As a pro-competitive tool, unbundling has a mixed history. In some countries, such as the United Kingdom, this policy has led to a multitude of competing telecommunications providers, many of which ride over the same physical infrastructure. Japan also adopted unbundling in 2000 to reduce the effect of a longstanding monopoly and saw increased competition, higher speeds, lower prices, and greater deployment. In the United States, unbundling was first adopted in 1996 and has recently begun to be phased out in order to allow companies to compete on the basis of their physical facilities, thus incentivizing the construction of more telecommunications infrastructure. Under the TPP, the FCC remains authorized to reinstitute unbundling if it believes that this will serve the public interest, but it is not obligated to, and is unlikely to do so.

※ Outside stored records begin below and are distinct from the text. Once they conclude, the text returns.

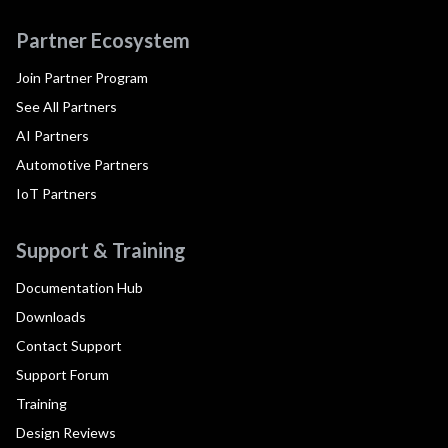
Partner Ecosystem
Join Partner Program
See All Partners
AI Partners
Automotive Partners
IoT Partners
Support & Training
Documentation Hub
Downloads
Contact Support
Support Forum
Training
Design Reviews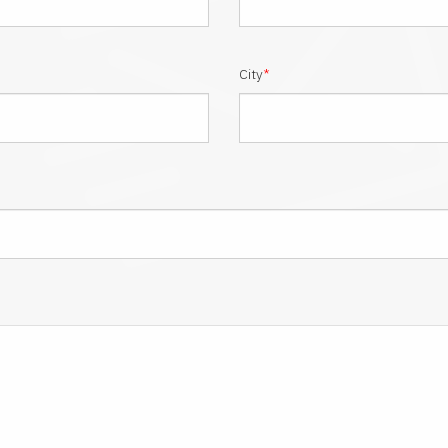
City
*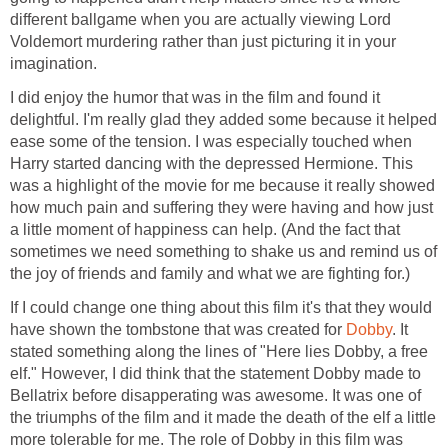
different ballgame when you are actually viewing Lord
Voldemort murdering rather than just picturing it in your
imagination.
I did enjoy the humor that was in the film and found it
delightful. I'm really glad they added some because it helped
ease some of the tension. I was especially touched when
Harry started dancing with the depressed Hermione. This
was a highlight of the movie for me because it really showed
how much pain and suffering they were having and how just
a little moment of happiness can help. (And the fact that
sometimes we need something to shake us and remind us of
the joy of friends and family and what we are fighting for.)
If I could change one thing about this film it's that they would
have shown the tombstone that was created for
Dobby
. It
stated something along the lines of "Here lies Dobby, a free
elf." However, I did think that the statement Dobby made to
Bellatrix before disapperating was awesome. It was one of
the triumphs of the film and it made the death of the elf a little
more tolerable for me. The role of Dobby in this film was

The Committee on Telecommunications. A remaining point of concern for U.S. industry is the role of the proposed “Committee on Telecommunications,” which will “review and monitor the implementation and operation” of the provisions of Chapter 13. (Art. 13.26) Some industry observers view this with concern, suggesting that uncertainty in the jurisdiction and role of the Committee may drive up regulatory costs or create ambiguity in the rules applicable to U.S. companies. Such concerns are likely unfounded, however, because the text of the TPP explicitly provides that enforcement of its provisions and resolution of disputes will be the responsibility of the “competent authority” (i.e., national regulator) in each country. (Art. 13.20) For U.S. companies, this means access to the well-understood FCC process in the United States and perhaps—as a result of the TPP’s regulatory provisions—a slightly more familiar system outside the United States.